108 In the absence of a contract or local usage to the contrary the lessor and the lessee of immoveable property as against one another respectively possess the rights and are subject to the liabilities mentioned in the rules next following or such of them as are applicable to the property leased:

(e) if by fire tempest or flood or violence of an army or of a mob or other irresistible force any material part of the property be wholly destroyed or rendered substantially and permanently unfit for the purposes for which it was let the lease shall at the option of the lessee be void.

5. This clause gives a lessee the option of avoiding the lease by notice if the property the subject matter of the lease is destroyed or rendered substantially and permanently unfit for the purposes for which it was let out in case of any of the events therein mentioned. It is not in dispute that the land in dispute was rendered substantially and permanently unfit for the purpose for which it was let out when it became submerged in 1947 Nor is it in dispute that submergence was caused by an irresistible force. But what is disputed is that Section 108(e) has no application at all to the present case. It is conceded that if Section 108(e) applies to the case before us than the Tribunal was right in the conclusion reached by it and opponent No. 1 became entitled to claim to be a tenant of the land in dispute.

6. The argument on this point of application of Section 108(e) had of necessity to be of the briefest.

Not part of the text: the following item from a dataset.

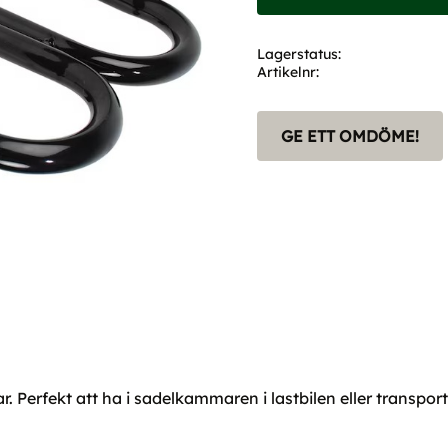
Lagerstatus
Artikelnr
GE ETT OMDÖME!
lar. Perfekt att ha i sadelkammaren i lastbilen eller transpor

All that could be urged is that clause is not consistent with the provisions of the Tenancy Act 1948. As would appear from an examination of the provisions of the Tenancy Act of 1948, the act is not a complete enactment and its provisions do not embrace every aspect of the relationship between a landlord and a tenant and their mutual rights and liabilities. Section 3 of the Tenancy Act of 1948 in terms enacts that the provisions of Chapter V of the Transfer of Property Act 1882, shall in so far as they are not inconsistent with the provisions of this Act, apply to the tenancies or leases of land to which this Act applies'. It is evident, therefore, that Mr. Bhatt's clients can only hope to succeed if it is shown that the provisions of Clause (e) of Section 108 is inconsistent with any provision in the Tenancy Act of 1948. We asked Mr. Bhatt to point out any provision relating to termination of tenancy or any other relevant provision in the context of which it can be said that the provision of Clause (e) of Section 108 of the Transfer of Property Act is inconsistent with it. The only section to which Mr. Bhatt has referred us is Section 4 of the Tenancy Act. That section enumerates persons who are deemed to be tenants for the purpose of the Act. There is nothing in that section which seems to us to have any bearing on the present point. Apart from Section 4 Mr. Bhatt has been unable to point out any provision in respect of which it can be said that there is any inconsistent between Section 108(e) and that provision.

7. In the view we take of the matter it is not necessary to refer to some of the provisions of the Land Revenue Code to which our attention was drawn by Mr. V.J. Desai who appears for opponent No. 1.

8. In the result the petition fails and the rule will be discharged with costs.